● **WORK INSTRUCTIONS**: Write out exactly the lines from the start of the entries through the one that contains "348 230 916", including both.

Collection entries:
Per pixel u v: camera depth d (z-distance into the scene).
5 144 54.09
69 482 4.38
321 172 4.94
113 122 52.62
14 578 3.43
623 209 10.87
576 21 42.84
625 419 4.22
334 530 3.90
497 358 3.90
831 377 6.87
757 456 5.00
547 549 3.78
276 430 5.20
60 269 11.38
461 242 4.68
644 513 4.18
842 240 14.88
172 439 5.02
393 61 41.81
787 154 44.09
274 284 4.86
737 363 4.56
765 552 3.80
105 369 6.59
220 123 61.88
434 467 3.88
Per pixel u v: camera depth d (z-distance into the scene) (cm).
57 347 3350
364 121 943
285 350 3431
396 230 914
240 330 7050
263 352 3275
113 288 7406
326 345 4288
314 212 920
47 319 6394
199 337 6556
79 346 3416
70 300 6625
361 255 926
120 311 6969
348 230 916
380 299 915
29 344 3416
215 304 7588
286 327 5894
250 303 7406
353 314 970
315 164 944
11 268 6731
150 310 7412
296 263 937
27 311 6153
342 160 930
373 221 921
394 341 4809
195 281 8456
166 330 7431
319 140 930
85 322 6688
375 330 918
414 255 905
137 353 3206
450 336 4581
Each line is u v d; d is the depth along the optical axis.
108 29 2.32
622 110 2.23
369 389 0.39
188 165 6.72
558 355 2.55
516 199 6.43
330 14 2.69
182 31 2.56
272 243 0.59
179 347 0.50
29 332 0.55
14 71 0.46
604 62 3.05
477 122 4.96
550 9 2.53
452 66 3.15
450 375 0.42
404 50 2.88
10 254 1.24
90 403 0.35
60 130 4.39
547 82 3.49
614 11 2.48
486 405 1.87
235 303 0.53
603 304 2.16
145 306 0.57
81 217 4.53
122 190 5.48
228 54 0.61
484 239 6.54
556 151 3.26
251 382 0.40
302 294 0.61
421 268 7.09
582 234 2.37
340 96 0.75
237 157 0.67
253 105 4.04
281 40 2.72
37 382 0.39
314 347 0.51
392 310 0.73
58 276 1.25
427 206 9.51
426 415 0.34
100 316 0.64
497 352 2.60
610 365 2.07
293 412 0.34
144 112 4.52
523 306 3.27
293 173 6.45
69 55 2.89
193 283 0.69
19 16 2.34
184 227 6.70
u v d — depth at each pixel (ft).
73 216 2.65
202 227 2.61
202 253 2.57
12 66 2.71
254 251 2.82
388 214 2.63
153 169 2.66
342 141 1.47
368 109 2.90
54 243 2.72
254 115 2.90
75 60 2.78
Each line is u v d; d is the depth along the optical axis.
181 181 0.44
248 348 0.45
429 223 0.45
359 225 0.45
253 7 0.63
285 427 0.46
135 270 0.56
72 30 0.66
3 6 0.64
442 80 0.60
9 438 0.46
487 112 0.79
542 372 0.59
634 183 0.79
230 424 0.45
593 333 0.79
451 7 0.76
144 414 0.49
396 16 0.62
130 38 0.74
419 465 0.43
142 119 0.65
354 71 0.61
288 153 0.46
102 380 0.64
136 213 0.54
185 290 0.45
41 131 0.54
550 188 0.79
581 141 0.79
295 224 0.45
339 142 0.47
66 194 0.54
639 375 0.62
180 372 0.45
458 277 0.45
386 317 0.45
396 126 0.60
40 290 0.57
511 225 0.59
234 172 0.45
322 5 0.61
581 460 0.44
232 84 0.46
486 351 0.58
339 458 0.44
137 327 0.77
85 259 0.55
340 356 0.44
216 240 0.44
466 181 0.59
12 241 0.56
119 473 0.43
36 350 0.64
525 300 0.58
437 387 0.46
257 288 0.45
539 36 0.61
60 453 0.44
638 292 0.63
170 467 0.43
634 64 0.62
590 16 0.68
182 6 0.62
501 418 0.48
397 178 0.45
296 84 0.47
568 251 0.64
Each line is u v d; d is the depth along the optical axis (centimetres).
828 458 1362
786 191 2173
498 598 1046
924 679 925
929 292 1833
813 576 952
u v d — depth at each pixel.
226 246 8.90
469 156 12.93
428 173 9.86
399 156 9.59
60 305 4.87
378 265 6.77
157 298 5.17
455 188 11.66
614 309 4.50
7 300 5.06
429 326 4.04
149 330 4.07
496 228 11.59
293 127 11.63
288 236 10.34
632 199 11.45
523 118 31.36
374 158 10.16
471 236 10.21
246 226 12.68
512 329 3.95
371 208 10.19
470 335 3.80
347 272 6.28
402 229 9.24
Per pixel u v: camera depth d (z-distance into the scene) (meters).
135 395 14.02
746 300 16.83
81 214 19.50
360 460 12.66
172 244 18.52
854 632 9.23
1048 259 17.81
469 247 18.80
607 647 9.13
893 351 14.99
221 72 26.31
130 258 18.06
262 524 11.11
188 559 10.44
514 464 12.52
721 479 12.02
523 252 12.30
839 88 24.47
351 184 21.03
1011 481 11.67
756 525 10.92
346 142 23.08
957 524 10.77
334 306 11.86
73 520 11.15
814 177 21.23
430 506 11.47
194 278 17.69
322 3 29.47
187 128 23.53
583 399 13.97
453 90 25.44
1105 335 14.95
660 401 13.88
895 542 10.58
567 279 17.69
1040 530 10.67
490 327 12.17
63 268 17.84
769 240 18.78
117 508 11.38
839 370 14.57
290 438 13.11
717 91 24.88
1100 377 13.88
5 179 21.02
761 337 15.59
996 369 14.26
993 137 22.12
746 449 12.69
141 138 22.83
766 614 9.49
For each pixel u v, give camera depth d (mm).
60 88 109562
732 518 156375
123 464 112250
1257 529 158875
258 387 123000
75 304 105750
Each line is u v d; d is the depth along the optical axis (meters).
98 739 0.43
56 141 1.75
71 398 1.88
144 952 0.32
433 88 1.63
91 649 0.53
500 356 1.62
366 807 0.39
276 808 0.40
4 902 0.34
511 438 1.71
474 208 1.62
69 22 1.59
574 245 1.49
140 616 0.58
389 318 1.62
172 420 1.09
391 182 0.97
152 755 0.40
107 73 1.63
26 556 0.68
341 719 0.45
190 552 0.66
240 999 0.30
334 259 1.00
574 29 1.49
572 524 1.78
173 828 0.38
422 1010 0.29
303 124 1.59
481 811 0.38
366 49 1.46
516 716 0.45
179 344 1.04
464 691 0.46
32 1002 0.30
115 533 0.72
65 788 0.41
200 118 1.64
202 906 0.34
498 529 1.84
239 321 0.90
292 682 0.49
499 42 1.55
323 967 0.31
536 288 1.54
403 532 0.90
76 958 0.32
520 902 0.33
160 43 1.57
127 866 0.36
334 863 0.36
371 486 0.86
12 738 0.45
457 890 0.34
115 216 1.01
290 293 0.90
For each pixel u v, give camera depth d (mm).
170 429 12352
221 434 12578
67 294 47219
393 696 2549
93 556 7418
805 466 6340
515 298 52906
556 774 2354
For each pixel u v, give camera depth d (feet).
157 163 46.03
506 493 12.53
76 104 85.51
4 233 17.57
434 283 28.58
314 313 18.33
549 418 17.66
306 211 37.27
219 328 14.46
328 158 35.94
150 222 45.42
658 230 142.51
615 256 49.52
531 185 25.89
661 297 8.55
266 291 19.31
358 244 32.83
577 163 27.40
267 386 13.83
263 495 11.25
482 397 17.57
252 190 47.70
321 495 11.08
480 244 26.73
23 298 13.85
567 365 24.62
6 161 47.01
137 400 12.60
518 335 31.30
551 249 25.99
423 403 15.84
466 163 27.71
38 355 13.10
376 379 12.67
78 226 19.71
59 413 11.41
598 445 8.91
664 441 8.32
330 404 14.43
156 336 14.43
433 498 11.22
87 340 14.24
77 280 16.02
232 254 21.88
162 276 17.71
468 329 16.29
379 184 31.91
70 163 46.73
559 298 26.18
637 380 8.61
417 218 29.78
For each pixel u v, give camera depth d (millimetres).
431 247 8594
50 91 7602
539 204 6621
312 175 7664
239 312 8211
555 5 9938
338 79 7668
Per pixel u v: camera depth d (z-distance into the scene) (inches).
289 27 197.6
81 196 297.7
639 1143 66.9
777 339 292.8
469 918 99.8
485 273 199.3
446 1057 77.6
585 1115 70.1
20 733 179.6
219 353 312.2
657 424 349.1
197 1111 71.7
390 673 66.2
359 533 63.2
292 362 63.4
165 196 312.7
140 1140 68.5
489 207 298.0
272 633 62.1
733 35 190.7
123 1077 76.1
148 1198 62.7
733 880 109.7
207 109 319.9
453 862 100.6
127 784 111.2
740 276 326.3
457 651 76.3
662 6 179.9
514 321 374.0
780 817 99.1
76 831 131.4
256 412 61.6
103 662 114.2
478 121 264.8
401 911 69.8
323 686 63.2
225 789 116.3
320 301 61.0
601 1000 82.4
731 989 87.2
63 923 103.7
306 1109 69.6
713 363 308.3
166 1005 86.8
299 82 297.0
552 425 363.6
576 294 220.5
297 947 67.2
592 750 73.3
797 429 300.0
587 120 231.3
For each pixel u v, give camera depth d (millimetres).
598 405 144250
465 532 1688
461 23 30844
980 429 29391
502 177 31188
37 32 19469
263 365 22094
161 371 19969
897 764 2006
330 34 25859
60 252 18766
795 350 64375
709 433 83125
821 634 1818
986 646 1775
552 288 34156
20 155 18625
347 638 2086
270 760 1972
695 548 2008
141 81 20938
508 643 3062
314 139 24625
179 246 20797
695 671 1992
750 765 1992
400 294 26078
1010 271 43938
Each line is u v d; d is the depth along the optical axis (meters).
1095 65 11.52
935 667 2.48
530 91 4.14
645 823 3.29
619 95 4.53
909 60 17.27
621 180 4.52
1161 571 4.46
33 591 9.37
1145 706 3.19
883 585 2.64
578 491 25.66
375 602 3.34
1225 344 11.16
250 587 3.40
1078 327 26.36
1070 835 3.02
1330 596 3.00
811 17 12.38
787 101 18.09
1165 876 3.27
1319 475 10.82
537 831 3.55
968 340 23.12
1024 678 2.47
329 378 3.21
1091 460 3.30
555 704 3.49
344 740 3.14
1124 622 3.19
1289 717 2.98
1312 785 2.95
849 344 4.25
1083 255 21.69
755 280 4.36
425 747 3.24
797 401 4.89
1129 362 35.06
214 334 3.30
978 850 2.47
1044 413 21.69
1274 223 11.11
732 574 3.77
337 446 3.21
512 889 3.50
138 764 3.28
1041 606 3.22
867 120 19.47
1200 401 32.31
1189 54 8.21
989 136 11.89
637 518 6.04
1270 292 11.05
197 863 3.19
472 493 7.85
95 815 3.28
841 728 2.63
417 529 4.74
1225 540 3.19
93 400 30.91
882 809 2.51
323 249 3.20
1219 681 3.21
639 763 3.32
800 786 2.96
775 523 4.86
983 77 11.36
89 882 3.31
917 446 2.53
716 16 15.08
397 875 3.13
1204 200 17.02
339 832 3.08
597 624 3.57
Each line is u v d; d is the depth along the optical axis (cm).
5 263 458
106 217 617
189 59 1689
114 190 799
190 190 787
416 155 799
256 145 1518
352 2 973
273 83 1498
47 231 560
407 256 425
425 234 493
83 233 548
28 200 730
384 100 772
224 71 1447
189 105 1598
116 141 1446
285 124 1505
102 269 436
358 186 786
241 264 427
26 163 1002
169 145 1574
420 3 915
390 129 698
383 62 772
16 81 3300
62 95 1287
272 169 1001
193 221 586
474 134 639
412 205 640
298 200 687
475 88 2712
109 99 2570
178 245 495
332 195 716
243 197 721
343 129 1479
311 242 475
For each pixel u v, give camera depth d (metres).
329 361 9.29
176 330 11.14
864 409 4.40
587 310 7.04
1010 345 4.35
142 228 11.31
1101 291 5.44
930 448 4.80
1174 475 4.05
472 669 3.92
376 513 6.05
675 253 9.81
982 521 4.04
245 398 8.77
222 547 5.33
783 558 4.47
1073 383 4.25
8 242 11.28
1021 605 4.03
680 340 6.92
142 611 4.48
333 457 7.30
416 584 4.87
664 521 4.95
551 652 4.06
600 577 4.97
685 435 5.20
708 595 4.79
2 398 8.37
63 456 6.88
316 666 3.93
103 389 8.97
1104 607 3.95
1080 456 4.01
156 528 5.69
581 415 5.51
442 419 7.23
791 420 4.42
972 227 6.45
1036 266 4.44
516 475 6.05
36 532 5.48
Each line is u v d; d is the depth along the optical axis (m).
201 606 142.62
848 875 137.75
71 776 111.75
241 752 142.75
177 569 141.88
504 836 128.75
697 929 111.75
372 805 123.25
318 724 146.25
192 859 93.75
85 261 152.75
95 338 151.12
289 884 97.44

● **TASK RESULT**:
Per pixel u v: camera depth d (z-distance into the scene).
5 144 54.09
69 482 4.38
321 172 4.94
113 122 52.62
14 578 3.43
623 209 10.87
576 21 42.84
625 419 4.22
334 530 3.90
497 358 3.90
831 377 6.87
757 456 5.00
547 549 3.78
276 430 5.20
60 269 11.38
461 242 4.68
644 513 4.18
842 240 14.88
172 439 5.02
393 61 41.81
787 154 44.09
274 284 4.86
737 363 4.56
765 552 3.80
105 369 6.59
220 123 61.88
434 467 3.88
Per pixel u v: camera depth d (z-distance into the scene) (cm).
57 347 3350
364 121 943
285 350 3431
396 230 914
240 330 7050
263 352 3275
113 288 7406
326 345 4288
314 212 920
47 319 6394
199 337 6556
79 346 3416
70 300 6625
361 255 926
120 311 6969
348 230 916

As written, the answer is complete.